(Stored data entries)
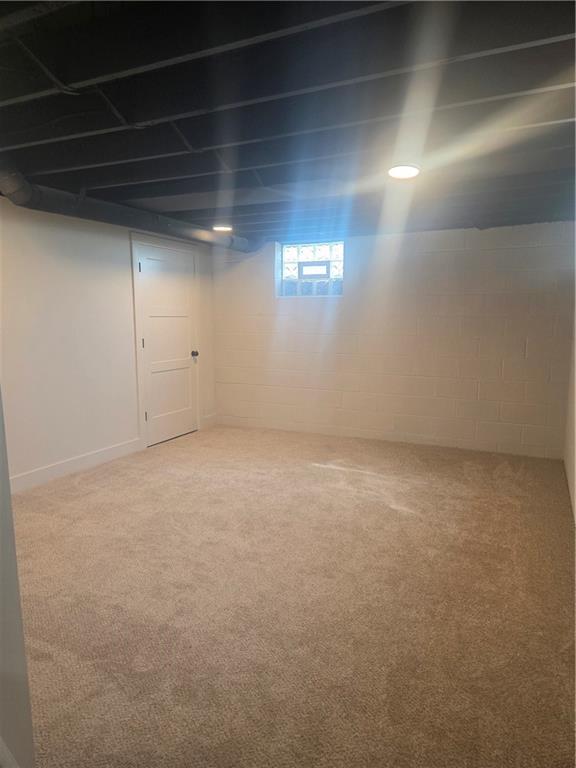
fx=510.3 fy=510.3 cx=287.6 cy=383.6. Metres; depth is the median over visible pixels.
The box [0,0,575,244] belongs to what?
ceiling
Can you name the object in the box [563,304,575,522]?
right wall
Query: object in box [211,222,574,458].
back wall
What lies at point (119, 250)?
left wall
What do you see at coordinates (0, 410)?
near left wall
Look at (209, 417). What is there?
baseboard
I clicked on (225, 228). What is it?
ceiling light
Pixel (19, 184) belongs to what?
duct pipe
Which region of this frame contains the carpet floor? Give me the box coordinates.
[11,423,575,767]
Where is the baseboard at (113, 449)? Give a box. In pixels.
[9,437,143,492]
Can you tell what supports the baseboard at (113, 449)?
attached to the left wall at (119, 250)
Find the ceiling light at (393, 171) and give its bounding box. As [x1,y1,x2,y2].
[387,163,420,178]
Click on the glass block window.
(307, 250)
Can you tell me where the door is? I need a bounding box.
[135,240,197,446]
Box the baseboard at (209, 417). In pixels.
[200,413,216,428]
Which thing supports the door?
in the left wall at (119, 250)
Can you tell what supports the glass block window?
in the back wall at (448, 255)
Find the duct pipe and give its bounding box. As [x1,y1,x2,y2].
[0,164,257,253]
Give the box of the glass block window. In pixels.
[278,240,344,296]
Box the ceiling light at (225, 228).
[212,224,232,231]
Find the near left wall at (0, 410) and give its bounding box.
[0,391,34,767]
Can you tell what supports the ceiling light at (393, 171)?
attached to the ceiling
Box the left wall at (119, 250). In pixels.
[0,198,214,488]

> [What is needed] From the line holding "Which region of" to the final line of the data, output each line exactly and nothing more.

> [Completed task]
Which region of this frame contains the carpet floor? Give me the box coordinates.
[11,423,575,767]
Where is the baseboard at (113, 449)? Give a box. In pixels.
[9,437,143,492]
Can you tell what supports the baseboard at (113, 449)?
attached to the left wall at (119, 250)
Find the ceiling light at (393, 171) and give its bounding box. As [x1,y1,x2,y2].
[387,163,420,178]
Click on the glass block window.
(307, 250)
Can you tell me where the door is? I need a bounding box.
[135,240,197,446]
Box the baseboard at (209, 417). In pixels.
[200,413,216,428]
Which thing supports the door?
in the left wall at (119, 250)
Can you tell what supports the glass block window?
in the back wall at (448, 255)
Find the duct pipe and give its bounding box. As [x1,y1,x2,y2].
[0,164,257,253]
Give the box of the glass block window. In pixels.
[278,240,344,296]
Box the ceiling light at (225, 228).
[212,224,232,231]
Find the near left wall at (0, 410) and give its bounding box.
[0,391,34,767]
Can you tell what supports the ceiling light at (393, 171)?
attached to the ceiling
Box the left wall at (119, 250). In pixels.
[0,198,214,488]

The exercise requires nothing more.